As fear begins to envelope my very being, I choke. I have tried to speak, terrified I will discontinue my speech, I must freeze frame this entire journey.  This is all so incredibly painful, with every turn there is another memory that just blurts itself into the fore front of my conscious self.

What incredible terror I am filled with when these things seem to invade me at my moments of enlightenment into my past.  These memories, these flashbacks, these haunting moments happen for a reason.  This is all beyond me at the moment, but, I am beginning an understanding of what it is to play an actionable role in my life.


I crawl with anticipation of what is to come forward in my life.  I anticipate nothing and am expecting so much less.  I do not want to be beaten, I do not want to be fouled with their words.  I am tired of all the manipulation.  I am tired of being absolutely terrified, my parents frighten me.  I am only in the thought of "Help Me!".  I feel Three, then Four, sometimes Five and today Two.

Why is there such disbelief when it comes to what they have done to me?  My poor mind shakes in fright at the thought of my youth.  My birth is the nature of all this hatred.  I cannot change this, yet, I am beating today for it.  
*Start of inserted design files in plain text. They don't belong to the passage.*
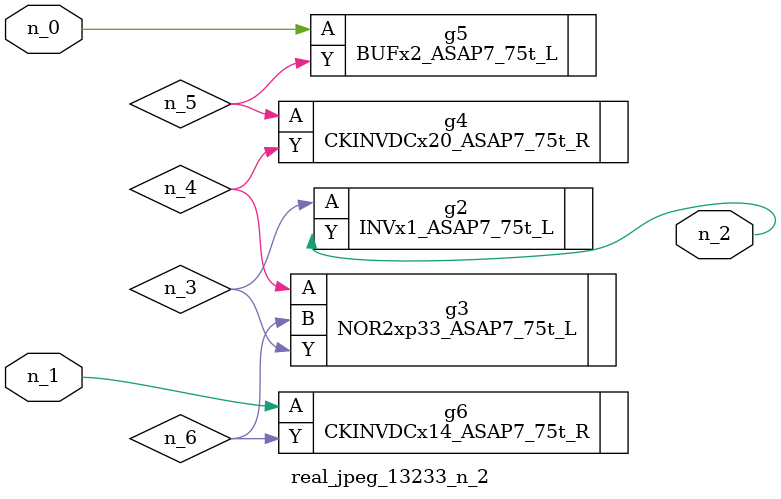
<source format=v>
module real_jpeg_13233_n_2 (n_1, n_0, n_2);

input n_1;
input n_0;

output n_2;

wire n_5;
wire n_4;
wire n_6;
wire n_3;

BUFx2_ASAP7_75t_L g5 ( 
.A(n_0),
.Y(n_5)
);

CKINVDCx14_ASAP7_75t_R g6 ( 
.A(n_1),
.Y(n_6)
);

INVx1_ASAP7_75t_L g2 ( 
.A(n_3),
.Y(n_2)
);

NOR2xp33_ASAP7_75t_L g3 ( 
.A(n_4),
.B(n_6),
.Y(n_3)
);

CKINVDCx20_ASAP7_75t_R g4 ( 
.A(n_5),
.Y(n_4)
);


endmodule
</source>
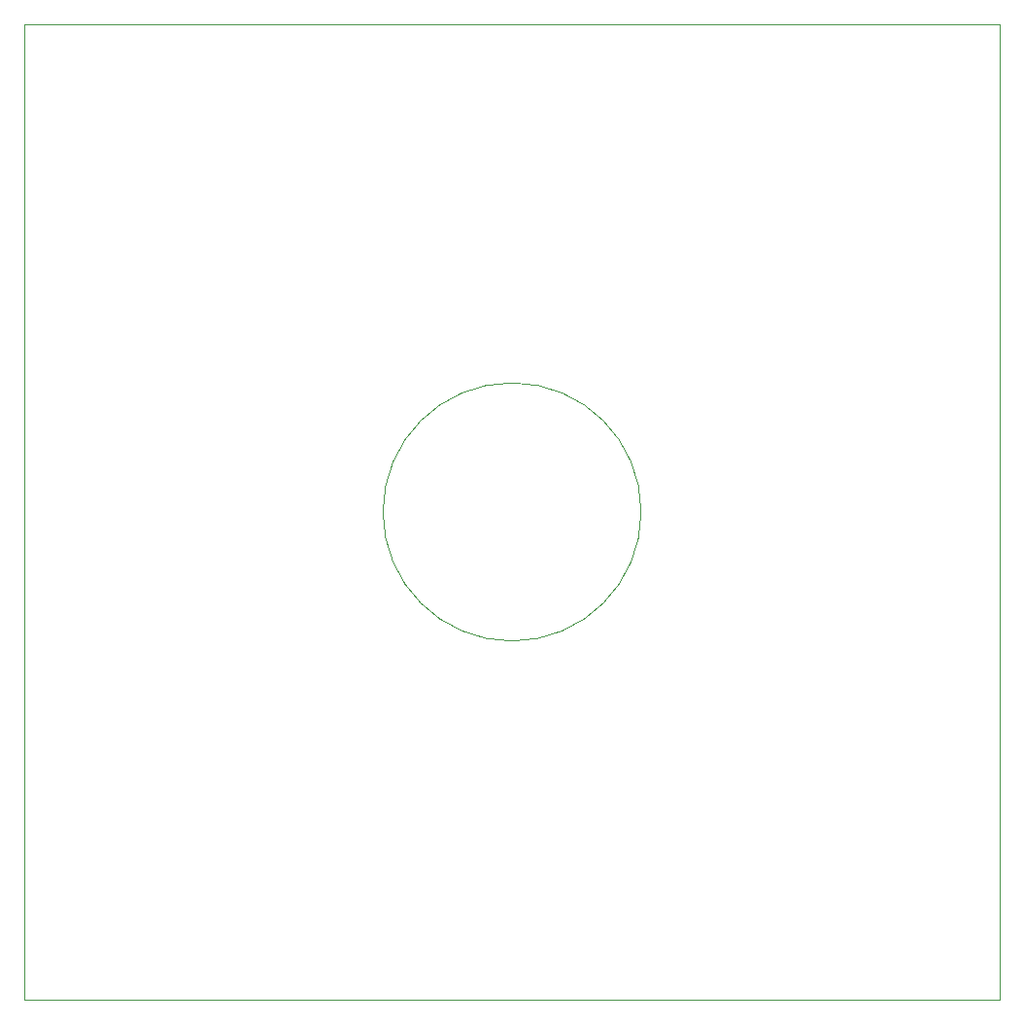
<source format=gm1>
G04 #@! TF.FileFunction,Profile,NP*
%FSLAX46Y46*%
G04 Gerber Fmt 4.6, Leading zero omitted, Abs format (unit mm)*
G04 Created by KiCad (PCBNEW 4.0.2+dfsg1-stable) date fre  9 dec 2016 10:59:23*
%MOMM*%
G01*
G04 APERTURE LIST*
%ADD10C,0.100000*%
%ADD11C,0.001000*%
G04 APERTURE END LIST*
D10*
D11*
X111250000Y-100000000D02*
G75*
G03X111250000Y-100000000I-11250000J0D01*
G01*
X57500000Y-142500000D02*
X57500000Y-57500000D01*
X142500000Y-142500000D02*
X57500000Y-142500000D01*
X142500000Y-57500000D02*
X142500000Y-142500000D01*
X57500000Y-57500000D02*
X142500000Y-57500000D01*
M02*

</source>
Not just my parents, but my siblings hate me.  Almost as if the "perpetratees" have now become the "perpetrators".  They battle for their reasoning but theirs is still not mine.  I am so petrified about being alone with any of these people.  The threats are to much to hold, the secrets are bolding me. Which simply means that the secrets are coming out of me in a bold manner of speech and somehow is showing up in my body language as well.

I am not certain what restrains me from free flowing thought of the things in my past.  Fear!! It seems to consume me.